8]  He was five feet and six inches tall. 

9]  He initially visited Europe on a three-month fact-finding tour in 1947 for two principal reasons.  First, to expand the evangelistic Children for Christ work and second, because he was deeply concerned about European theological liberalism – neo-orthodoxy – which was infecting America.  The rigours of the tour almost broke his health.  The following year, 1948, the Schaeffers (including their daughters, Priscilla, Susan and Deborah), moved to Holland and then to Switzerland. 

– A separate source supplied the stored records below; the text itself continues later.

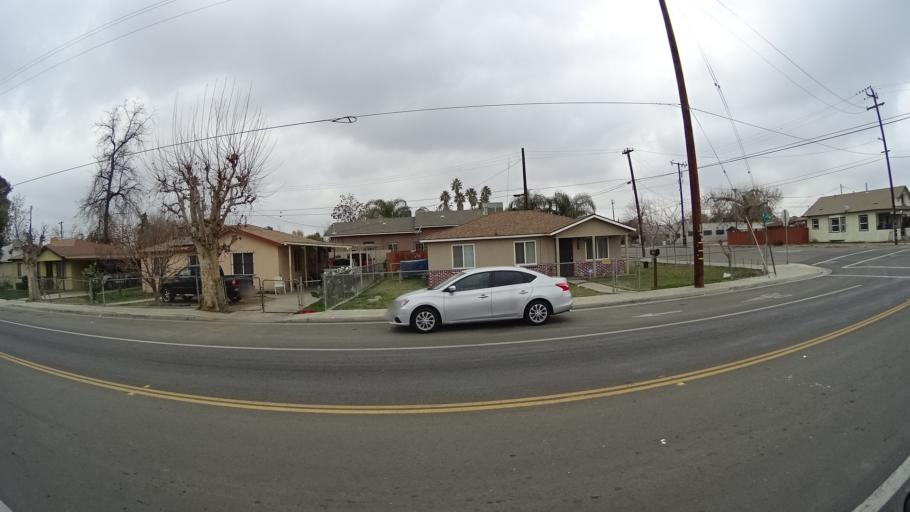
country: US
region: California
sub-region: Kern County
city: Bakersfield
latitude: 35.3643
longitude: -119.0118
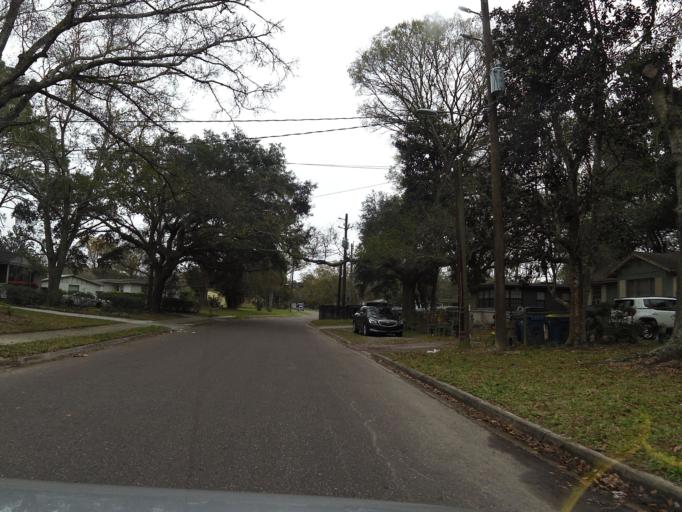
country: US
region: Florida
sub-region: Duval County
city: Jacksonville
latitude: 30.3682
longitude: -81.7022
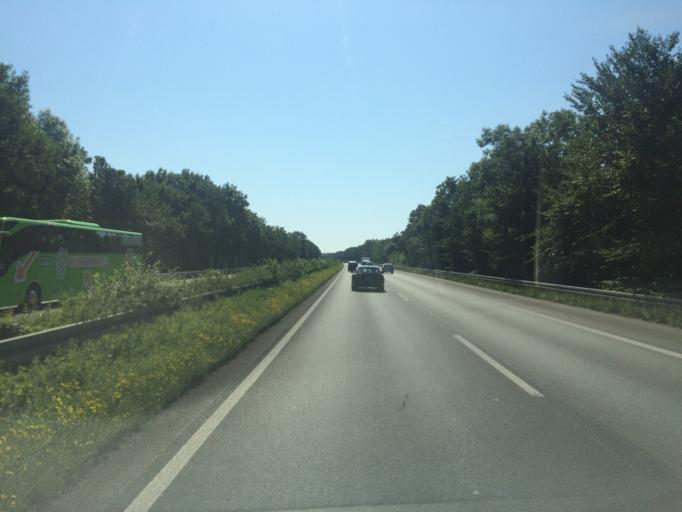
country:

10]  His characteristic L’Abri-style Q & A sessions started with visiting students from nearby Swiss finishing schools and later with one of his daughter’s University of Lausanne friends. 

11]  In 1955, Schaeffer resigned from the Independent Board for Presbyterian Foreign Missions and thus became a ‘freelance evangelist’.  The same year the family moved into a new home, Chalet les Mélèzes, which they renamed as L’Abri, at Huémoz, over 3000 feet above sea level. 

12]  He corresponded and eventually met, argued and still disagreed with Karl Barth at the latter's home. 

13]  He never planned to produce any of his books, tapes or films. 

14]  When he got away from the pressure of work, he loved to relax at an espresso bar, walk a city’s streets in the early hours, eat at a little restaurant and enjoy the live music.

And the rest is, by and large, well-known history punctuated by several key events, such as the crisis of his ‘hayloft experience’ during the early 1950s, which left an indelible God-given mark on the rest of his life; the expansion of L’Abri into the L’Abri Fellowship International, which today exists in ten countries. and finally, the cancer, which was first detected in 1978 and which finally killed him six years later.  During those last years he fought death as the last enemy and he continued to write extensively, including the revision of his five-volume Complete Works, he also gave seminars, and he again turned to the great theme of the authority and inerrancy of the Bible with his last book, written with dying energy, The Great Evangelical Disaster.  For him, this issue was not merely academic or even theological, but rather it was centred on obeying the Book.  Francis Schaeffer was a man who sought to live that obedient life.  It is what Duriez calls in his book’s subtitle, An Authentic Life.